Up to and including the line bearing "(dashed_line_dash_ratio 12.000000)", output every line of the entries exactly as written, starting from the first; pictures stay out.

• [Text-based design files]
--------------------

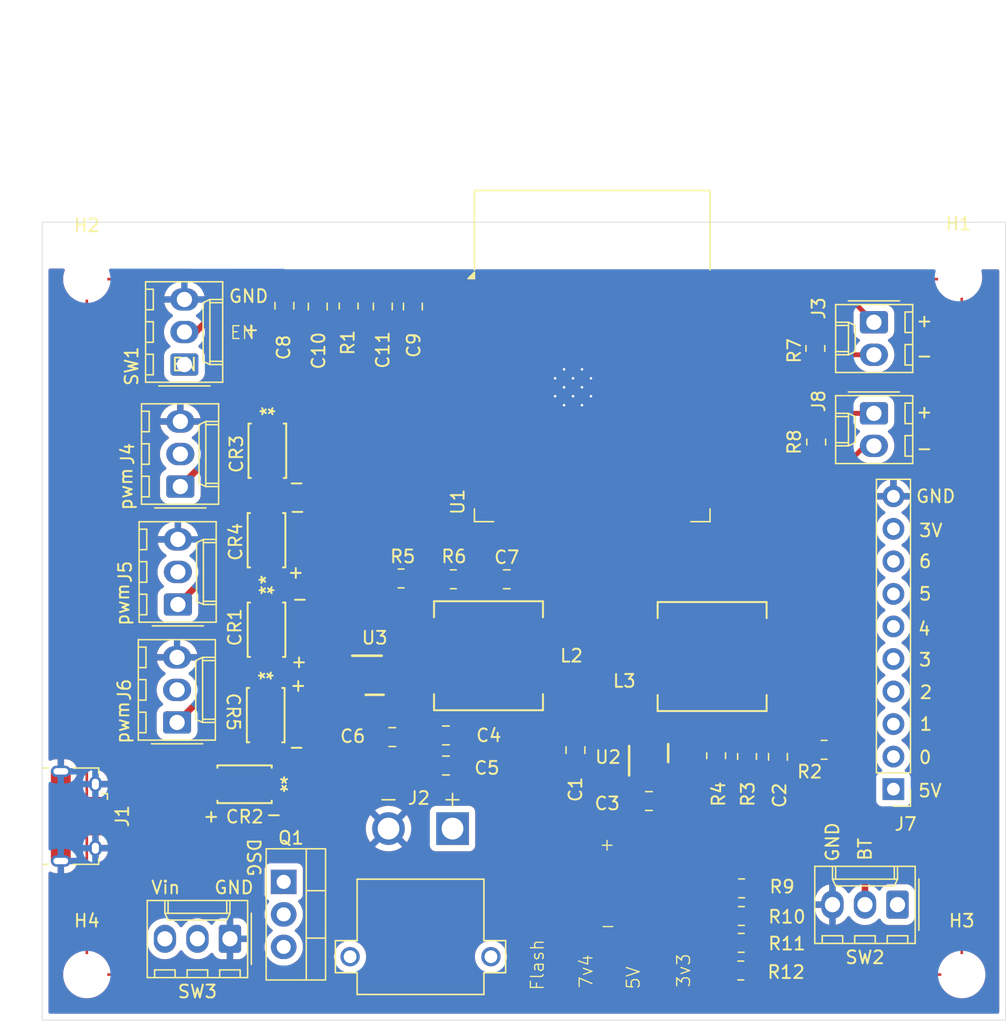
<source format=kicad_pcb>
(kicad_pcb
	(version 20240108)
	(generator "pcbnew")
	(generator_version "8.0")
	(general
		(thickness 1.6)
		(legacy_teardrops no)
	)
	(paper "A4")
	(layers
		(0 "F.Cu" signal)
		(31 "B.Cu" signal)
		(32 "B.Adhes" user "B.Adhesive")
		(33 "F.Adhes" user "F.Adhesive")
		(34 "B.Paste" user)
		(35 "F.Paste" user)
		(36 "B.SilkS" user "B.Silkscreen")
		(37 "F.SilkS" user "F.Silkscreen")
		(38 "B.Mask" user)
		(39 "F.Mask" user)
		(40 "Dwgs.User" user "User.Drawings")
		(41 "Cmts.User" user "User.Comments")
		(42 "Eco1.User" user "User.Eco1")
		(43 "Eco2.User" user "User.Eco2")
		(44 "Edge.Cuts" user)
		(45 "Margin" user)
		(46 "B.CrtYd" user "B.Courtyard")
		(47 "F.CrtYd" user "F.Courtyard")
		(48 "B.Fab" user)
		(49 "F.Fab" user)
		(50 "User.1" user)
		(51 "User.2" user)
		(52 "User.3" user)
		(53 "User.4" user)
		(54 "User.5" user)
		(55 "User.6" user)
		(56 "User.7" user)
		(57 "User.8" user)
		(58 "User.9" user)
	)
	(setup
		(stackup
			(layer "F.SilkS"
				(type "Top Silk Screen")
			)
			(layer "F.Paste"
				(type "Top Solder Paste")
			)
			(layer "F.Mask"
				(type "Top Solder Mask")
				(thickness 0.01)
			)
			(layer "F.Cu"
				(type "copper")
				(thickness 0.035)
			)
			(layer "dielectric 1"
				(type "core")
				(thickness 1.51)
				(material "FR4")
				(epsilon_r 4.5)
				(loss_tangent 0.02)
			)
			(layer "B.Cu"
				(type "copper")
				(thickness 0.035)
			)
			(layer "B.Mask"
				(type "Bottom Solder Mask")
				(thickness 0.01)
			)
			(layer "B.Paste"
				(type "Bottom Solder Paste")
			)
			(layer "B.SilkS"
				(type "Bottom Silk Screen")
			)
			(copper_finish "None")
			(dielectric_constraints no)
		)
		(pad_to_mask_clearance 0)
		(allow_soldermask_bridges_in_footprints no)
		(pcbplotparams
			(layerselection 0x00010fc_ffffffff)
			(plot_on_all_layers_selection 0x0000000_00000000)
			(disableapertmacros no)
			(usegerberextensions no)
			(usegerberattributes yes)
			(usegerberadvancedattributes yes)
			(creategerberjobfile yes)
			(dashed_line_dash_ratio 12.000000)
			(dashed_line_gap_ratio 3.000000)
			(svgprecision 4)
			(plotframeref no)
			(viasonmask no)
			(mode 1)
			(useauxorigin no)
			(hpglpennumber 1)
			(hpglpenspeed 20)
			(hpglpendiameter 15.000000)
			(pdf_front_fp_property_popups yes)
			(pdf_back_fp_property_popups yes)
			(dxfpolygonmode yes)
			(dxfimperialunits yes)
			(dxfusepcbnewfont yes)
			(psnegative no)
			(psa4output no)
			(plotreference yes)
			(plotvalue yes)
			(plotfptext yes)
			(plotinvisibletext no)
			(sketchpadsonfab no)
			(subtractmaskfromsilk no)
			(outputformat 1)
			(mirror no)
			(drillshape 1)
			(scaleselection 1)
			(outputdirectory "")
		)
	)
	(net 0 "")
	(net 1 "+3.3V")
	(net 2 "Net-(3v3LED1-K)")
	(net 3 "+5V")
	(net 4 "Net-(5VLED1-K)")
	(net 5 "+7.5V")
	(net 6 "Net-(7V4LED1-K)")
	(net 7 "GND")
	(net 8 "Net-(U2-SW)")
	(net 9 "Net-(U2-VBST)")
	(net 10 "Net-(U3-VBST)")
	(net 11 "Net-(U3-SW)")
	(net 12 "/5VBuckOut")
	(net 13 "/EN")
	(net 14 "/USB_VDD")
	(net 15 "Net-(FlashLED1-K)")
	(net 16 "/D+")
	(net 17 "/D-")
	(net 18 "/Vin")
	(net 19 "/LED1")
	(net 20 "Net-(J3-Pin_2)")
	(net 21 "/pwm1")
	(net 22 "/pwm2")
	(net 23 "/pwm3")
	(net 24 "/IO0")
	(net 25 "/IO3")
	(net 26 "/IO2")
	(net 27 "/IO6")
	(net 28 "/IO4")
	(net 29 "/IO5")
	(net 30 "/IO1")
	(net 31 "/LED2")
	(net 32 "Net-(J8-Pin_2)")
	(net 33 "Net-(Q1-G)")
	(net 34 "Net-(SW2-B)")
	(net 35 "/Boot")
	(net 36 "Net-(U2-VFB)")
	(net 37 "Net-(U3-VFB)")
	(net 38 "unconnected-(SW1-A-Pad1)")
	(net 39 "unconnected-(SW2-A-Pad1)")
	(net 40 "unconnected-(U1-RXD0-Pad36)")
	(net 41 "unconnected-(U1-IO17-Pad10)")
	(net 42 "unconnected-(U1-IO16-Pad9)")
	(net 43 "unconnected-(U1-IO8-Pad12)")
	(net 44 "unconnected-(U1-IO45-Pad26)")
	(net 45 "unconnected-(U1-IO35-Pad28)")
	(net 46 "unconnected-(U1-TXD0-Pad37)")
	(net 47 "unconnected-(U1-IO47-Pad24)")
	(net 48 "unconnected-(U1-IO48-Pad25)")
	(net 49 "unconnected-(U1-IO18-Pad11)")
	(net 50 "unconnected-(U1-IO46-Pad16)")
	(net 51 "unconnected-(U1-IO7-Pad7)")
	(net 52 "unconnected-(U1-IO21-Pad23)")
	(net 53 "unconnected-(U1-IO14-Pad22)")
	(net 54 "unconnected-(U1-IO13-Pad21)")
	(net 55 "unconnected-(U1-IO11-Pad19)")
	(net 56 "unconnected-(U1-IO9-Pad17)")
	(net 57 "unconnected-(U1-IO15-Pad8)")
	(net 58 "unconnected-(U1-IO12-Pad20)")
	(net 59 "unconnected-(U1-IO10-Pad18)")
	(net 60 "unconnected-(U1-IO3-Pad15)")
	(footprint "Resistor_SMD:R_0805_2012Metric_Pad1.20x1.40mm_HandSolder" (layer "F.Cu") (at 122.4915 32.2625 -90))
	(footprint "Resistor_SMD:R_0805_2012Metric_Pad1.20x1.40mm_HandSolder" (layer "F.Cu") (at 159.004 42.8785 90))
	(footprint "LED_SMD:Gullwing_LED" (layer "F.Cu") (at 140.97 77.594 90))
	(footprint "Resistor_SMD:R_0805_2012Metric_Pad1.20x1.40mm_HandSolder" (layer "F.Cu") (at 153.162 79.883))
	(footprint "Resistor_SMD:R_0805_2012Metric_Pad1.20x1.40mm_HandSolder" (layer "F.Cu") (at 158.9405 35.576 90))
	(footprint "Connector_Molex:Molex_KK-254_AE-6410-03A_1x03_P2.54mm_Vertical" (layer "F.Cu") (at 109.6645 36.83 90))
	(footprint "Resistor_SMD:R_0805_2012Metric_Pad1.20x1.40mm_HandSolder" (layer "F.Cu") (at 126.587 53.5305))
	(footprint "MountingHole:MountingHole_3.2mm_M3" (layer "F.Cu") (at 170.1165 30.0355))
	(footprint "Capacitor_SMD:C_0805_2012Metric_Pad1.18x1.45mm_HandSolder" (layer "F.Cu") (at 125.1585 32.3 90))
	(footprint "Connector_Molex:Molex_KK-254_AE-6410-02A_1x02_P2.54mm_Vertical" (layer "F.Cu") (at 163.5125 40.64 -90))
	(footprint "Capacitor_SMD:C_0805_2012Metric_Pad1.18x1.45mm_HandSolder" (layer "F.Cu") (at 130.09 68.1355))
	(footprint "Personal:IND_IHLP-3232DZ_VIS" (layer "F.Cu") (at 133.4135 59.563))
	(footprint "Personal:DDC0006A_N" (layer "F.Cu") (at 145.920501 67.160999 90))
	(footprint "Capacitor_SMD:C_0805_2012Metric_Pad1.18x1.45mm_HandSolder" (layer "F.Cu") (at 120.0785 32.3 90))
	(footprint "Connector_Molex:Molex_KK-254_AE-6410-03A_1x03_P2.54mm_Vertical" (layer "F.Cu") (at 109.093 64.77 90))
	(footprint "LED_SMD:Gullwing_LED" (layer "F.Cu") (at 148.7805 77.6 90))
	(footprint "MountingHole:MountingHole_3.2mm_M3" (layer "F.Cu") (at 102.0445 30.1625))
	(footprint "Connector_Molex:Molex_KK-254_AE-6410-03A_1x03_P2.54mm_Vertical" (layer "F.Cu") (at 109.347 46.355 90))
	(footprint "Capacitor_SMD:C_0805_2012Metric_Pad1.18x1.45mm_HandSolder" (layer "F.Cu") (at 130.09 65.786))
	(footprint "Resistor_SMD:R_0805_2012Metric_Pad1.20x1.40mm_HandSolder" (layer "F.Cu") (at 153.146 81.9785))
	(footprint "Connector_Molex:Molex_KK-254_AE-6410-03A_1x03_P2.54mm_Vertical" (layer "F.Cu") (at 113.2205 81.661 180))
	(footprint "Personal:SDO_CFP5_SOD128_NEX" (layer "F.Cu") (at 116.078 50.546 90))
	(footprint "Connector_Molex:Molex_KK-254_AE-6410-02A_1x02_P2.54mm_Vertical" (layer "F.Cu") (at 163.5125 33.528 -90))
	(footprint "Capacitor_SMD:C_0805_2012Metric_Pad1.18x1.45mm_HandSolder" (layer "F.Cu") (at 145.942001 70.907499 180))
	(footprint "Resistor_SMD:R_0805_2012Metric_Pad1.20x1.40mm_HandSolder" (layer "F.Cu") (at 151.191001 67.367499 -90))
	(footprint "Connector_PinHeader_2.54mm:PinHeader_1x10_P2.54mm_Vertical" (layer "F.Cu") (at 165.0365 69.977 180))
	(footprint "Personal:DDC0006A_N" (layer "F.Cu") (at 124.5235 61.087))
	(footprint "Personal:SDO_CFP5_SOD128_NEX" (layer "F.Cu") (at 114.3635 69.596 180))
	(footprint "LED_SMD:Gullwing_LED" (layer "F.Cu") (at 144.653 77.6575 90))
	(footprint "Capacitor_SMD:C_0805_2012Metric_Pad1.18x1.45mm_HandSolder" (layer "F.Cu") (at 156.017001 67.456999 -90))
	(footprint "Capacitor_SMD:C_0805_2012Metric_Pad1.18x1.45mm_HandSolder" (layer "F.Cu") (at 140.205501 66.928499 90))
	(footprint "MountingHole:MountingHole_3.2mm_M3" (layer "F.Cu") (at 170.3705 84.455))
	(footprint "Personal:IND_IHLP-3232DZ_VIS" (layer "F.Cu") (at 150.876 59.6265 180))
	(footprint "Connector_Molex:Molex_KK-254_AE-6410-03A_1x03_P2.54mm_Vertical"
		(layer "F.Cu")
		(uuid "97074feb-a5e5-4f3d-b02d-32e8995801b2")
		(at 109.1565 55.5625 90)
		(descr "Molex KK-254 Interconnect System, old/engineering part number: AE-6410-03A example for new part number: 22-27-2031, 3 Pins (http://www.molex.com/pdm_docs/sd/022272021_sd.pdf), generated with kicad-footprint-generator")
		(tags "connector Molex KK-254 vertical")
		(property "Reference" "J5"
			(at 2.54 -4.12 90)
			(layer "F.SilkS")
			(uuid "13e6bfc6-07a8-4481-bd4a-d8a7e50dc37f")
			(effects
				(font
					(size 1 1)
					(thickness 0.15)
				)
			)
		)
		(property "Value" "Servo2"
			(at 2.54 4.08 90)
			(layer "F.Fab")
			(uuid "4ee9dcd3-4364-49af-9f21-779f8136d027")
			(effects
				(font
					(size 1 1)
					(thickness 0.15)
				)
			)
		)
		(property "Footprint" "Connector_Molex:Molex_KK-254_AE-6410-03A_1x03_P2.54mm_Vertical"
			(at 0 0 90)
			(unlocked yes)
			(layer "F.Fab")
			(hide yes)
			(uuid "3a5fc3d3-0b2c-4cce-9e14-8fffbeceb61a")
			(effects
				(font
					(size 1.27 1.27)
					(thickness 0.15)
				)
			)
		)
		(property "Datasheet" ""
			(at 0 0 90)
			(unlocked yes)
			(layer "F.Fab")
			(hide yes)
			(uuid "870b9d47-5308-42fd-97c7-b521f15b84fb")
			(effects
				(font
					(size 1.27 1.27)
					(thickness 0.15)
				)
			)
		)
		(property "Description" "Generic connector, single row, 01x03, script generated"
			(at 0 0 90)
			(unlocked yes)
			(layer "F.Fab")
			(hide yes)
			(uuid "405cc084-9f01-4190-8697-fb46d78781ad")
			(effects
				(font
					(size 1.27 1.27)
					(thickness 0.15)
				)
			)
		)
		(property "Field5" "pwm"
			(at 0 -4.318 90)
			(unlocked yes)
			(layer "F.SilkS")
			(uuid "edd2f595-5862-4957-b43c-fe2a570b73cb")
			(effects
				(font
					(size 1 1)
					(thickness 0.15)
				)
			)
		)
		(property ki_fp_filters "Connector*:*_1x??_*")
		(path "/778f9d2b-21f8-4923-aaf2-ba4501f737df")
		(sheetname "Root")
		(sheetfile "Group_29_Handheld.kicad_sch")
		(attr through_hole)
		(fp_line
			(start 6.46 -3.03)
			(end -1.38 -3.03)
			(stroke
				(width 0.12)
				(type solid)
			)
			(layer "F.SilkS")
			(uuid "fbdb14ca-34c3-4945-b6b7-03f2dcc463df")
		)
		(fp_line
			(start 4.28 -3.03)
			(end 4.28 -2.43)
			(stroke
				(width 0.12)
				(type solid)
			)
			(layer "F.SilkS")
			(uuid "84763aa4-81f2-43bd-a3b2-c1590b1554d8")
		)
		(fp_line
			(start 1.74 -3.03)
			(end 1.74 -2.43)
			(stroke
				(width 0.12)
				(type solid)
			)
			(layer "F.SilkS")
			(uuid "cbf16864-63b9-4731-9782-43e2a90edaf4")
		)
		(fp_line
			(start -0.8 -3.03)
			(end -0.8 -2.43)
			(stroke
				(width 0.12)
				(type solid)
			)
			(layer "F.SilkS")
			(uuid "1a937ff3-278a-4837-8f4a-36e585bd9fb4")
		)
		(fp_line
			(start -1.38 -3.03)
			(end -1.38 2.99)
			(stroke
				(width 0.12)
				(type solid)
			)
			(layer "F.SilkS")
			(uuid "6623cee9-5db9-4f79-be02-b543665a68b5")
		)
		(fp_line
			(start 5.88 -2.43)
			(end 5.88 -3.03)
			(stroke
				(width 0.12)
				(type solid)
			)
			(layer "F.SilkS")
			(uuid "beb963af-f782-4d9b-bcc8-2a3e46cd007f")
		)
		(fp_line
			(start 4.28 -2.43)
			(end 5.88 -2.43)
			(stroke
				(width 0.12)
				(type solid)
			)
			(layer "F.SilkS")
			(uuid "426ffa8e-f2ab-4c8d-bc12-fc6e58630fe8")
		)
		(fp_line
			(start 3.34 -2.43)
			(end 3.34 -3.03)
			(stroke
				(width 0.12)
				(type solid)
			)
			(layer "F.SilkS")
			(uuid "e2777b4c-c9d8-4a25-b73e-f3887fb30945")
		)
		(fp_line
			(start 1.74 -2.43)
			(end 3.34 -2.43)
			(stroke
				(width 0.12)
				(type solid)
			)
			(layer "F.SilkS")
			(uuid "c6a6d2e2-0b30-4146-bdb6-07fdfbc93d57")
		)
		(fp_line
			(start 0.8 -2.43)
			(end 0.8 -3.03)
			(stroke
				(width 0.12)
				(type solid)
			)
			(layer "F.SilkS")
			(uuid "e8e21846-77c5-47a0-a98d-2e38e29e9bd0")
		)
		(fp_line
			(start -0.8 -2.43)
			(end 0.8 -2.43)
			(stroke
				(width 0.12)
				(type solid)
			)
			(layer "F.SilkS")
			(uuid "26e8fe13-3090-43b0-a39a-c697015fc909")
		)
		(fp_line
			(start -1.67 -2)
			(end -1.67 2)
			(stroke
				(width 0.12)
				(type solid)
			)
			(layer "F.SilkS")
			(uuid "cf186e95-6f05-40d1-9234-15d7cb647cc2")
		)
		(fp_line
			(start 4.83 1.46)
			(end 5.08 1.99)
			(stroke
				(width 0.12)
				(type solid)
			)
			(layer "F.SilkS")
			(uuid "e7651fa0-0d0f-4f02-845d-9b9cc0900e49")
		)
		(fp_line
			(start 0.25 1.46)
			(end 4.83 1.46)
			(stroke
				(width 0.12)
				(type solid)
			)
			(layer "F.SilkS")
			(uuid "4cb5a6d1-afe4-49ed-a1d0-f88d3c453bc8")
		)
		(fp_line
			(start 5.08 1.99)
			(end 5.08 2.99)
			(stroke
				(width 0.12)
				(type solid)
			)
			(layer "F.SilkS")
			(uuid "c97e5653-309f-4a4c-8e5a-be0f4160334a")
		)
		(fp_line
			(start 0 1.99)
			(end 0.25 1.46)
			(stroke
				(width 0.12)
				(type solid)
			)
			(layer "F.SilkS")
			(uuid "5cf3e330-0eef-4d42-8fc0-d995e83bedcf")
		)
		(fp_line
			(start 0 1.99)
			(end 5.08 1.99)
			(stroke
				(width 0.12)
				(type solid)
			)
			(layer "F.SilkS")
			(uuid "cb1d053d-b1ca-47ab-ac35-32b00d08e364")
		)
		(fp_line
			(start 6.46 2.99)
			(end 6.46 -3.03)
			(stroke
				(width 0.12)
				(type solid)
			)
			(layer "F.SilkS")
			(uuid "38fde5b2-7379-46c5-8374-9d27cde96dce")
		)
		(fp_line
			(start 4.83 2.99)
			(end 4.83 1.99)
			(stroke
				(width 0.12)
				(type solid)
			)
			(layer "F.SilkS")
			(uuid "7ce88e37-04af-49ba-900b-6f6a27f4690a")
		)
		(fp_line
			(start 0.25 2.99)
			(end 0.25 1.99)
			(stroke
				(width 0.12)
				(type solid)
			)
			(layer "F.SilkS")
			(uuid "21893789-a9dc-4302-8d0b-e0d6fe513fda")
		)
		(fp_line
			(start 0 2.99)
			(end 0 1.99)
			(stroke
				(width 0.12)
				(type solid)
			)
			(layer "F.SilkS")
			(uuid "8bed65f8-02a5-4e53-8cdc-ab835f1d05b3")
		)
		(fp_line
			(start -1.38 2.99)
			(end 6.46 2.99)
			(stroke
				(width 0.12)
				(type solid)
			)
			(layer "F.SilkS")
			(uuid "92657790-bc51-47ec-aa87-77e493f34a67")
		)
		(fp_line
			(start 6.85 -3.42)
			(end -1.77 -3.42)
			(stroke
				(width 0.05)
				(type solid)
			)
			(layer "F.CrtYd")
			(uuid "7206a64e-1d1b-49be-856e-bec850e7afbf")
		)
		(fp_line
			(start -1.77 -3.42)
			(end -1.77 3.38)
			(stroke
				(width 0.05)
				(type sol
... [381406 chars truncated]
</source>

--------------------

• [Result of this task]
<source format=kicad_pcb>
(kicad_pcb
	(version 20240108)
	(generator "pcbnew")
	(generator_version "8.0")
	(general
		(thickness 1.6)
		(legacy_teardrops no)
	)
	(paper "A4")
	(layers
		(0 "F.Cu" signal)
		(31 "B.Cu" signal)
		(32 "B.Adhes" user "B.Adhesive")
		(33 "F.Adhes" user "F.Adhesive")
		(34 "B.Paste" user)
		(35 "F.Paste" user)
		(36 "B.SilkS" user "B.Silkscreen")
		(37 "F.SilkS" user "F.Silkscreen")
		(38 "B.Mask" user)
		(39 "F.Mask" user)
		(40 "Dwgs.User" user "User.Drawings")
		(41 "Cmts.User" user "User.Comments")
		(42 "Eco1.User" user "User.Eco1")
		(43 "Eco2.User" user "User.Eco2")
		(44 "Edge.Cuts" user)
		(45 "Margin" user)
		(46 "B.CrtYd" user "B.Courtyard")
		(47 "F.CrtYd" user "F.Courtyard")
		(48 "B.Fab" user)
		(49 "F.Fab" user)
		(50 "User.1" user)
		(51 "User.2" user)
		(52 "User.3" user)
		(53 "User.4" user)
		(54 "User.5" user)
		(55 "User.6" user)
		(56 "User.7" user)
		(57 "User.8" user)
		(58 "User.9" user)
	)
	(setup
		(stackup
			(layer "F.SilkS"
				(type "Top Silk Screen")
			)
			(layer "F.Paste"
				(type "Top Solder Paste")
			)
			(layer "F.Mask"
				(type "Top Solder Mask")
				(thickness 0.01)
			)
			(layer "F.Cu"
				(type "copper")
				(thickness 0.035)
			)
			(layer "dielectric 1"
				(type "core")
				(thickness 1.51)
				(material "FR4")
				(epsilon_r 4.5)
				(loss_tangent 0.02)
			)
			(layer "B.Cu"
				(type "copper")
				(thickness 0.035)
			)
			(layer "B.Mask"
				(type "Bottom Solder Mask")
				(thickness 0.01)
			)
			(layer "B.Paste"
				(type "Bottom Solder Paste")
			)
			(layer "B.SilkS"
				(type "Bottom Silk Screen")
			)
			(copper_finish "None")
			(dielectric_constraints no)
		)
		(pad_to_mask_clearance 0)
		(allow_soldermask_bridges_in_footprints no)
		(pcbplotparams
			(layerselection 0x00010fc_ffffffff)
			(plot_on_all_layers_selection 0x0000000_00000000)
			(disableapertmacros no)
			(usegerberextensions no)
			(usegerberattributes yes)
			(usegerberadvancedattributes yes)
			(creategerberjobfile yes)
			(dashed_line_dash_ratio 12.000000)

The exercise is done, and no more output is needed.